**Task objective**
Pick up the print shop's file-submission FAQ below after its last answer, adding more questions and answers in the same style.

**Text for analysis**
------------------------------

Do you pickup and deliver?
Yes. Pickup and delivery are available with every order within the metro area.
Do you accept both Macintosh and Windows files?
Yes. Both platforms are accepted, you may submit any of the following: Adobe InDesign (Mac/PC), Quark XPress (Mac/PC), Adobe PhotoShop (Mac/PC), Adobe Illustrator (Mac/PC), Microsoft Word (Mac/PC), Microsoft Publisher (PC), Adobe Acrobat (Mac/PC).
What software application is recommended for layout of my files?
We recommend that files for offset or digital print be assembled in either Quark XPress or Adobe InDesign. Imprinting on most promotions and embroidery require art be submitted in vector format (Illustrator .ai files).
What file formats do you accept?
We accept Quark XPress or InDesign files that have been collected or packaged to include the links and fonts. Fonts in Illustrator should be converted to outlines. It is not recommended to use text in PhotoShop. High resolution pdf files are also accepted. Please call if you are using Publisher or Microsoft Word.
What is the best way to send files to Tandem Printing?
A: Files under 20MB (if allowed by your host email server) may be sent via email to your sales rep or CSR. Larger files may be uploaded to a file transfer service such as Dropbox or Google Drive. Please contact us if you have any questions.
Should I compress files before submitting them?
Yes, please collect all of your project files in one folder, and then compress that folder into a ZIP archive file. This helps prevent any issues during the file transfer process.
What is Bleed?
"Bleed" is the term used to describe artwork that extends to the edge of a trimmed page. Bleed is necessary if you have solid fills or images that extend beyond an edge or edges of your layout. We prefer a bleed that extends 1/8” beyond the trim marks on your page.
Should I build my files on an oversized page and “step” them for you?
No, please build your pages to the finished trim size with bleed if applicable. If you are building a pocket folder or folding brochure, please build pages to the unfolded flat size. If you are sending business cards, send them one up.

------------------------------

**Recorded data**
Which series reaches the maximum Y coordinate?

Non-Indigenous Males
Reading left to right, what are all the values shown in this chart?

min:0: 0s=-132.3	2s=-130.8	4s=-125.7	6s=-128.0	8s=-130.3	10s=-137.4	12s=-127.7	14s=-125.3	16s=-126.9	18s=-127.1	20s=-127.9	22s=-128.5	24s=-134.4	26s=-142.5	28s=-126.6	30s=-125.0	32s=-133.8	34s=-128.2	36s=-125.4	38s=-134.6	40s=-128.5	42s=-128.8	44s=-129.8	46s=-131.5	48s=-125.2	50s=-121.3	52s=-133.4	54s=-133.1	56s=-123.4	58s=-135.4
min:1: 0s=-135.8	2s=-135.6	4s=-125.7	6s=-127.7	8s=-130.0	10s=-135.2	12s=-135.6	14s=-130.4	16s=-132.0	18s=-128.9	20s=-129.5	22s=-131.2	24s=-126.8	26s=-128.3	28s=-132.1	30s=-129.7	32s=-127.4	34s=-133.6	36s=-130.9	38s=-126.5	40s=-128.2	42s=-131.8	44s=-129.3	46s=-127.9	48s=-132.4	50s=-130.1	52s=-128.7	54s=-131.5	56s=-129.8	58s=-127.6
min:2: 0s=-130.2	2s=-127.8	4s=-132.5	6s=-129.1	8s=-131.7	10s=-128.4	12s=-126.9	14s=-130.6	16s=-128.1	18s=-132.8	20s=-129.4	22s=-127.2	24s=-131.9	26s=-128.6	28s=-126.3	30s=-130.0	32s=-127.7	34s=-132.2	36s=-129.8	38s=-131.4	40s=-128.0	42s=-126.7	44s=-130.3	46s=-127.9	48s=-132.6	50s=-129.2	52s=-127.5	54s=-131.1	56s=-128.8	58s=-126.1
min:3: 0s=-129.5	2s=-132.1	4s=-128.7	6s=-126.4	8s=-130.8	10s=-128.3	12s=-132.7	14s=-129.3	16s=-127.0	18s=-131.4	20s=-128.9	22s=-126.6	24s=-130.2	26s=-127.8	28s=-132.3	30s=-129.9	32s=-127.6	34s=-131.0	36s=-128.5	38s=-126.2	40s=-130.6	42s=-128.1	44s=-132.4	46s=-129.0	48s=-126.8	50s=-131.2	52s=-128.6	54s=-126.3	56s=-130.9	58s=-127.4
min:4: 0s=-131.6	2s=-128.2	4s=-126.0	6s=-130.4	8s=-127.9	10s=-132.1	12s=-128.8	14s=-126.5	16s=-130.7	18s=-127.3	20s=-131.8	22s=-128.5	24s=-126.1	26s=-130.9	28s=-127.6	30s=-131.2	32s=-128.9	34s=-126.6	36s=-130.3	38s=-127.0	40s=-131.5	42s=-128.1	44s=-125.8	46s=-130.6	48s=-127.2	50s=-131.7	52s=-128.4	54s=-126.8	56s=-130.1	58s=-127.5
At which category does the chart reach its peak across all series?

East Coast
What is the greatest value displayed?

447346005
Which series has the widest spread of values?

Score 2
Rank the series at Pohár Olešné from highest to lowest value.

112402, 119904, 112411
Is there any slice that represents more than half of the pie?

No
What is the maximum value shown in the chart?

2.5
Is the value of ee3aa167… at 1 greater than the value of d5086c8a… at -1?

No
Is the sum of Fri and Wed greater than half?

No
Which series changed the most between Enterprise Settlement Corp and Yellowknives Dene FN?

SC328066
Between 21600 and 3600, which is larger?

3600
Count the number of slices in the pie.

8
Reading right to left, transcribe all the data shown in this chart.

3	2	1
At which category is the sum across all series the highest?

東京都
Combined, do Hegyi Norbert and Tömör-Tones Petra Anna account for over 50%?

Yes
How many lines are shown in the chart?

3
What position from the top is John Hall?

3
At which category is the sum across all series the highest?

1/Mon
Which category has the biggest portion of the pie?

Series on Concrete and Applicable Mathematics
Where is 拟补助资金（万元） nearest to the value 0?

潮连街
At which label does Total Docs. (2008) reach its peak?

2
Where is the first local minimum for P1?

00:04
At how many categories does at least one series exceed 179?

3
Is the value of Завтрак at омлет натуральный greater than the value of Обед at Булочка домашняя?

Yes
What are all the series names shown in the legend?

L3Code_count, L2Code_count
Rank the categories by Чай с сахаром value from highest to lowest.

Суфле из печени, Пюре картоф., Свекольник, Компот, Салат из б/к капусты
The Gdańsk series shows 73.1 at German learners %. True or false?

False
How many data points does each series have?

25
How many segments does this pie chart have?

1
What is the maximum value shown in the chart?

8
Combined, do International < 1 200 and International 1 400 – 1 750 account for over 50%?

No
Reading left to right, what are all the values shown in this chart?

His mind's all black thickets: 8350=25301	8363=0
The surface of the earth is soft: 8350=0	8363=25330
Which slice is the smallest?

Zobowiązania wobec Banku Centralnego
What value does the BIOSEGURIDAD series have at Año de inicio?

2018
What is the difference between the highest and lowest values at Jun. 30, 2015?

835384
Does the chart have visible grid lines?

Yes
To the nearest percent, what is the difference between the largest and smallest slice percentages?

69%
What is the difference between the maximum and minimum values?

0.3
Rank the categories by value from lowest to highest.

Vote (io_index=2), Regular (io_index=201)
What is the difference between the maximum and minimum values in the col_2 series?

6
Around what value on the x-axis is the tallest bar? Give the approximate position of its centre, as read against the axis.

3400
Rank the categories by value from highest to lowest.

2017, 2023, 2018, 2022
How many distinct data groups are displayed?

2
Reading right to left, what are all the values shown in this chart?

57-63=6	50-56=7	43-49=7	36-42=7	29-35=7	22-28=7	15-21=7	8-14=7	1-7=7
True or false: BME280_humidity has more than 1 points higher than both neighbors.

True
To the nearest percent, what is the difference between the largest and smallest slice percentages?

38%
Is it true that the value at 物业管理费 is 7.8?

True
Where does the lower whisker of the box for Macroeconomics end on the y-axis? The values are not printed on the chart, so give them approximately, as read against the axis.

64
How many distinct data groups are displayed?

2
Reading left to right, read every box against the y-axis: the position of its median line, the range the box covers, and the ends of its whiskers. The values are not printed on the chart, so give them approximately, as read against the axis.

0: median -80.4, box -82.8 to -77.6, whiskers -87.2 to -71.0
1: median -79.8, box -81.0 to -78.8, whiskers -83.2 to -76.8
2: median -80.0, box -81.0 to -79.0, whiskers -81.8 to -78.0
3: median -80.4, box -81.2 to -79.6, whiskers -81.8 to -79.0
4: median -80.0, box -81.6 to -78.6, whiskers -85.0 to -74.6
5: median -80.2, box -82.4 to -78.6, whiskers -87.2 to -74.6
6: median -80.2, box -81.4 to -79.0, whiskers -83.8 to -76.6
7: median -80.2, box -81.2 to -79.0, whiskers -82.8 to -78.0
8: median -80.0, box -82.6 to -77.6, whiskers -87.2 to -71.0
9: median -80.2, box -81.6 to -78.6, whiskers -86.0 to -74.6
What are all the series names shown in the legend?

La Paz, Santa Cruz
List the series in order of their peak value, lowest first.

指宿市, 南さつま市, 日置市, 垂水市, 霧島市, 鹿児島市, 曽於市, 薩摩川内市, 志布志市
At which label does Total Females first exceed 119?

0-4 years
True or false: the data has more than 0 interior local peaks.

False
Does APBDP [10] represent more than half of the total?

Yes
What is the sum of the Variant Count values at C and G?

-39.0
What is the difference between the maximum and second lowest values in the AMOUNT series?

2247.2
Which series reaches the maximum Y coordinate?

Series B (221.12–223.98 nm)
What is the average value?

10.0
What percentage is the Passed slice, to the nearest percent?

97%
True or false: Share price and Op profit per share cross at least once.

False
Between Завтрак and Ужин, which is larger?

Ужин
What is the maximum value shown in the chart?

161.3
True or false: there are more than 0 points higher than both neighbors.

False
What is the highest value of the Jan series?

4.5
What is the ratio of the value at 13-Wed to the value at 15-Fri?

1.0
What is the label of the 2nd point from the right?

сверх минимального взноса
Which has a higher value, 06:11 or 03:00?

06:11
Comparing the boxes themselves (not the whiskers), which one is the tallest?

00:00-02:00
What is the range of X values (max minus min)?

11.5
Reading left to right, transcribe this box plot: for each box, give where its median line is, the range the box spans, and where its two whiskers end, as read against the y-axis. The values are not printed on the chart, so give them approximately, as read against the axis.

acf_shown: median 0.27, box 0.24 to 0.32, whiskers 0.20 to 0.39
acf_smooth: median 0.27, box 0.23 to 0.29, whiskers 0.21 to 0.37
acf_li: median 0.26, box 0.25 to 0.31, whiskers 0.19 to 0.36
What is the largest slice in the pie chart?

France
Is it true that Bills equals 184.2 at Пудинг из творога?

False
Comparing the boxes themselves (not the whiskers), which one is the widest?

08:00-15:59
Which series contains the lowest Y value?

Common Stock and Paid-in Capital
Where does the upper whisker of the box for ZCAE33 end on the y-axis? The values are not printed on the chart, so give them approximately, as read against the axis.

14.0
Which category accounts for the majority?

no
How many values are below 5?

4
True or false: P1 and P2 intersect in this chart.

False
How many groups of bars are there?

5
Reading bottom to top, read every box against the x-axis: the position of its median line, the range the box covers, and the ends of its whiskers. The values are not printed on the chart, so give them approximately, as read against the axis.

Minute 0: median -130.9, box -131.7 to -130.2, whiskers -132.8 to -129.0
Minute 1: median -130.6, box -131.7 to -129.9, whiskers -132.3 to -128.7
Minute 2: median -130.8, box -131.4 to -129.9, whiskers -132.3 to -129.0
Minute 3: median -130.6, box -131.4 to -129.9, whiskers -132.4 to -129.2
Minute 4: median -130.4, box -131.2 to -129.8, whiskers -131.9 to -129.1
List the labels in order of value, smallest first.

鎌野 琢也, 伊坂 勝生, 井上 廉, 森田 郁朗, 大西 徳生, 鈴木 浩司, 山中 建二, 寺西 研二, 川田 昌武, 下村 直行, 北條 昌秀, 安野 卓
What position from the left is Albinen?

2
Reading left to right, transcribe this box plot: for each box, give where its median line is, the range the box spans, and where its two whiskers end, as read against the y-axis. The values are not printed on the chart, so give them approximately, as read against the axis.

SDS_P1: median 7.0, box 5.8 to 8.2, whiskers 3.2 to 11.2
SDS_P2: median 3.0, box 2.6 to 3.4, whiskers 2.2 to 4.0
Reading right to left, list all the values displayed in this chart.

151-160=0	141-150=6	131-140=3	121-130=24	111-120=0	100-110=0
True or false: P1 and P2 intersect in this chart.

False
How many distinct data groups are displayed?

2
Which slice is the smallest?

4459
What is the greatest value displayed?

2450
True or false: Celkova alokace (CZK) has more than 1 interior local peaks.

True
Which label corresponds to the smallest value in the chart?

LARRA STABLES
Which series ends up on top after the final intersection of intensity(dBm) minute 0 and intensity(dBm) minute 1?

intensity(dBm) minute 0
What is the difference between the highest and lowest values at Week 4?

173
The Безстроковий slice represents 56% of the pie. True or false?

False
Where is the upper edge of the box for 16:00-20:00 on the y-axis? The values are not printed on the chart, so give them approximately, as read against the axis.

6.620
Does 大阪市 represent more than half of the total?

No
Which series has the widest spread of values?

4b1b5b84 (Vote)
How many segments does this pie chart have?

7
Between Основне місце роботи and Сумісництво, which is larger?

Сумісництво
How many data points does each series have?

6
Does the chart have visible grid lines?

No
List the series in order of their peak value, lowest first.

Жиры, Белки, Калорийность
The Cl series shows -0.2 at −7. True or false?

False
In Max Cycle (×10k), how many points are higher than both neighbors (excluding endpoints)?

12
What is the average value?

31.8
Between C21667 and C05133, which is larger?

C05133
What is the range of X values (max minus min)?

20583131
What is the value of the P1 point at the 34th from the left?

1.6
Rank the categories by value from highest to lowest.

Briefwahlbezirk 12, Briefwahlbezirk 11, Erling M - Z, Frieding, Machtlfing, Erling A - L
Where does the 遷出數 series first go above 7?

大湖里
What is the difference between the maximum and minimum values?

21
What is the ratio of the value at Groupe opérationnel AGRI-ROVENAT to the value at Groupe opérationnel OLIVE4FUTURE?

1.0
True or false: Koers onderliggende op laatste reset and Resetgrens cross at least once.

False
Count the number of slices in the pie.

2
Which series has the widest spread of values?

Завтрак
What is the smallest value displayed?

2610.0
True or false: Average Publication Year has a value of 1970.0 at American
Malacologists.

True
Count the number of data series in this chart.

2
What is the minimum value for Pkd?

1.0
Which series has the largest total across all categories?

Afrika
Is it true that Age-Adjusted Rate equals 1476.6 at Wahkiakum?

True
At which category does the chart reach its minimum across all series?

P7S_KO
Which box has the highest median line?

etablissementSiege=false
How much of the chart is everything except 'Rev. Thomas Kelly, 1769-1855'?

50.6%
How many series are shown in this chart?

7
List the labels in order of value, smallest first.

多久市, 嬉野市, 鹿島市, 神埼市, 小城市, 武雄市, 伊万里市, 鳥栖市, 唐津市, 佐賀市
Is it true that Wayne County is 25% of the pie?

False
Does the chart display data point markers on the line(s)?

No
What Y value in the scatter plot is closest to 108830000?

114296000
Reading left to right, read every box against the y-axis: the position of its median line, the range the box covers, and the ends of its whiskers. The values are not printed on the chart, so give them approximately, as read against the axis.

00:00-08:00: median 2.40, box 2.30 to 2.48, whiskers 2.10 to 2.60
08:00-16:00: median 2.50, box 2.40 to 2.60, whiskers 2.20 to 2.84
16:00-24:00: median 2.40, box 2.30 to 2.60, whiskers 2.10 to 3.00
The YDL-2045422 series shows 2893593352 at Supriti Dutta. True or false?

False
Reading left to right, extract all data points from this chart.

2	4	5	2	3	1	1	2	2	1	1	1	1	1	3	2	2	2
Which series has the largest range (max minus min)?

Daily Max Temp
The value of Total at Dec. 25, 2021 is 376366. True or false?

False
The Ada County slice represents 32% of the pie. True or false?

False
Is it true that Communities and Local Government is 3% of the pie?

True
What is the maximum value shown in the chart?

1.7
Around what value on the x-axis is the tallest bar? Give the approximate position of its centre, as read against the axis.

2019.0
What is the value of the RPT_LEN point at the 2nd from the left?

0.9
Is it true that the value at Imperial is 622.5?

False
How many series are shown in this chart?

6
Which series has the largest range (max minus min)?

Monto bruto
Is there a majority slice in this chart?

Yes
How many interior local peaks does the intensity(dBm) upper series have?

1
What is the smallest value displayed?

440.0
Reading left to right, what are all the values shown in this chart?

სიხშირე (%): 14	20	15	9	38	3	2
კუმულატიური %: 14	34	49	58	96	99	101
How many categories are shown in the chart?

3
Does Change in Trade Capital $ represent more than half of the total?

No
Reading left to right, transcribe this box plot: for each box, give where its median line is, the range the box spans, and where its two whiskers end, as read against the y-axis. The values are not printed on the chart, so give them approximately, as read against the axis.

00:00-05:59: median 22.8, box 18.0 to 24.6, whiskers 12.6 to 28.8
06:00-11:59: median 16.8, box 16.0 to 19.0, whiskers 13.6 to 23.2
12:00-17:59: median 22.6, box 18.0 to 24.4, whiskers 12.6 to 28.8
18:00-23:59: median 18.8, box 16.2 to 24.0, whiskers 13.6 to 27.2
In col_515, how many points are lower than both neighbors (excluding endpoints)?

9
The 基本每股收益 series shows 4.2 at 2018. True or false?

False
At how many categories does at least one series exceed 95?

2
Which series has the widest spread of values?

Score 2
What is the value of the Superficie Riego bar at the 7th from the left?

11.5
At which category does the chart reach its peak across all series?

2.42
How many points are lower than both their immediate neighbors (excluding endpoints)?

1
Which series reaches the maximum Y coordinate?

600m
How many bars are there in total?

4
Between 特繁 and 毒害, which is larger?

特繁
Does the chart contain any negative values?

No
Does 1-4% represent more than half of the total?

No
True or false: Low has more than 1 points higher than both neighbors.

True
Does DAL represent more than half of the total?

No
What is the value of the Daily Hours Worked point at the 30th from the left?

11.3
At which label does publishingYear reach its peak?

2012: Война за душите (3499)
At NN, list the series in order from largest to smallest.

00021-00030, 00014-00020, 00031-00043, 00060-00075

------------------------------

**Output of the task**
Why don't spot colors on my proof from Tandem look exactly like the Pantone book swatches?
Our proofing devices are profiled to match the CMYK builds of our printing presses. You might notice a slight variation on the proof. Your Pantone colors on press, however, will match the Pantone solid-ink swatches. Note that your selected paper can also alter the appearance of Pantone ink.
Do you accept images saved in the RGB color space?
Yes, you can save your files in RGB, however Tandem’s prepress will have to convert them to CMYK before printing. This may cause slight color shifts and/or additional time in the prepress department. We recommend changing your photos and files to CMYK.
Why is creating text in Photoshop a potential problem?
We do not recommend composing your text in Photoshop. Photoshop is a raster-base program (pixels) that is designed for modifying photographic images. Although Photoshop does offer text features, the text may print ragged depending on the size and choice of font. We suggest using a layout program like Quark or InDesign in conjunction with your Photoshop files for your text. You can also use Illustrator, which is a vector based program.
What is the difference between vector and raster files?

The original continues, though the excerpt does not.